Laura es un objeto de deseo en el más completo sentido de la palabra y constituye la verdadera motivación de cada uno de los personajes masculinos del filme, atraídos sin remedio por el magnetismo sexual de la chica (a cargo de la preciosa Gene Tierney). Laura es un fetiche, una obsesión, un transtorno de ansiedad, el deseo en su expresión más pura. Si analizamos el personaje interpretado por Cliffton Webb (homosexual confeso), nos encontramos con un hombre 30 años mayor que ella, posesivo, celoso y dotado de una marcada misoginia. El sexo no es importante para él, detalle que ella, claro, no comparte, y que termina separándolos. No es casual que Waldo Lynecker sea quién intente asesinarla: su idea de Laura es más importante que Laura en sí, y una vez que ella ha decidido abandonarlo él descarga sus frustraciones en un balazo que, por azar, termina destruyendo un reloj de pie que es otro de los objetos-símbolo que aparecen a lo largo del filme. Está acabado.

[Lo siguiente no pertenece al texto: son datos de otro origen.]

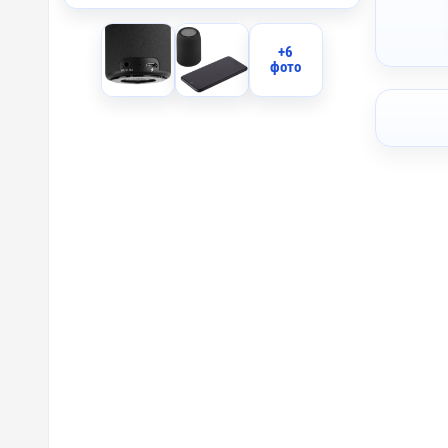
+6
фото
SL1 - Н
A3 - Та
PS1 - О
DTF4 - 
DTF-F -
D3 - Ше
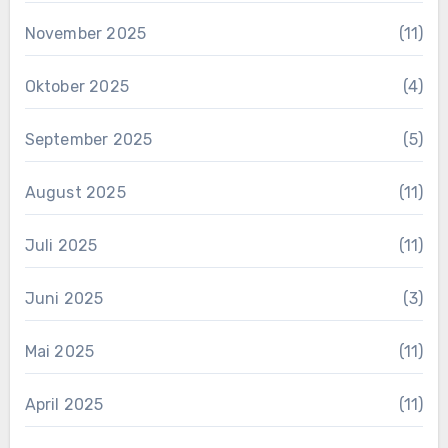
November 2025
(11)
Oktober 2025
(4)
September 2025
(5)
August 2025
(11)
Juli 2025
(11)
Juni 2025
(3)
Mai 2025
(11)
April 2025
(11)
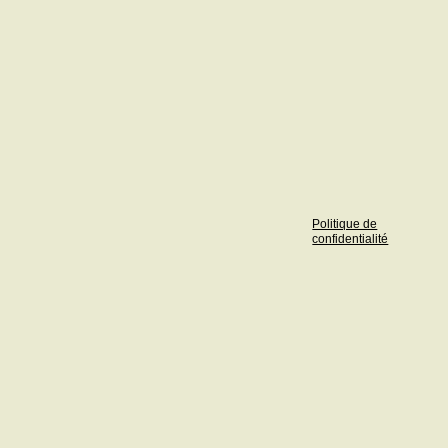
Politique de
confidentialité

Los temas que aborda el filme pueden ser resumidos en sexo y deseo, pero acotar así su espectro significativo sería injusto. Es interesante recordar, de todos modos, que Laura fue realizada en el año 1942: la caza de brujas hollywoodense estaba en su auge y estaba prohibido, por ejemplo, pronunciar la palabra virgen en un filme de estudios. La inteligencia del productor-director Otto Preminger radica en que pudo abordar cuestiones complejas como las represiones sexuales y la obsesión femenina sin que esto se hiciera evidente a lo largo de todo el metraje, y en el marco de un filme que terminó siendo un éxito de taquila.

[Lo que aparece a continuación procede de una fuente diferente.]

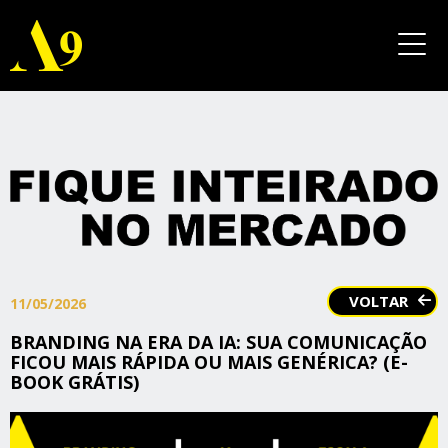
VOLTAR
11/05/2026
BRANDING NA ERA DA IA: SUA COMUNICAÇÃO
FICOU MAIS RÁPIDA OU MAIS GENÉRICA? (E-
BOOK GRÁTIS)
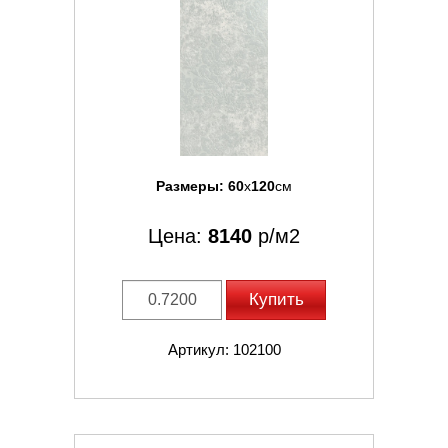
Размеры:
60
x
120
см
Цена:
8140
р/м2
Купить
Артикул: 102100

El éxito de Laura lo llevó a dirigir muchos otros filmes que constituyen el corazón de su extensa obra: Fallen Angel (1945), Whirlpool (1949), Where The SIdewalks Ends (1950) y Angel Face (1952). En estos trabajos encontramos elementos similares: narrativas ambiguas, extensas tomas en blanco y negro, obsesions masculinas y un uso constante de interiores, detalle que le permitía estar en total control de cada espacto del filme (Preminger era conocido por ser un verdadero tirano y muchos actores lo odiaban).

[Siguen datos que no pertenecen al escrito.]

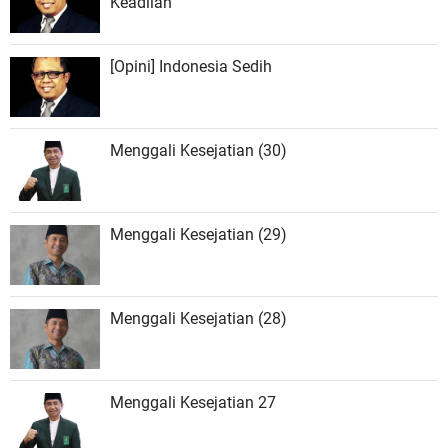
Keadilan
[Opini] Indonesia Sedih
Menggali Kesejatian (30)
Menggali Kesejatian (29)
Menggali Kesejatian (28)
Menggali Kesejatian 27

La aparición de Laura constituye uno de los grandes momentos de la historia del cine. Allí es cuando la realidad se transforma en sueño o cuando el sueño comienza a parecerse la realidad, momento clave en que la división entre ambas cosas se revela como una ilusión. No podría decir si Laura es un sueño o no, pero tampoco puedo estar seguro de que yo no sea el sueño de algún extraño o, por qué no, el mundo no sea más que un sueño mío en el que vos, lector, también me estas soñando.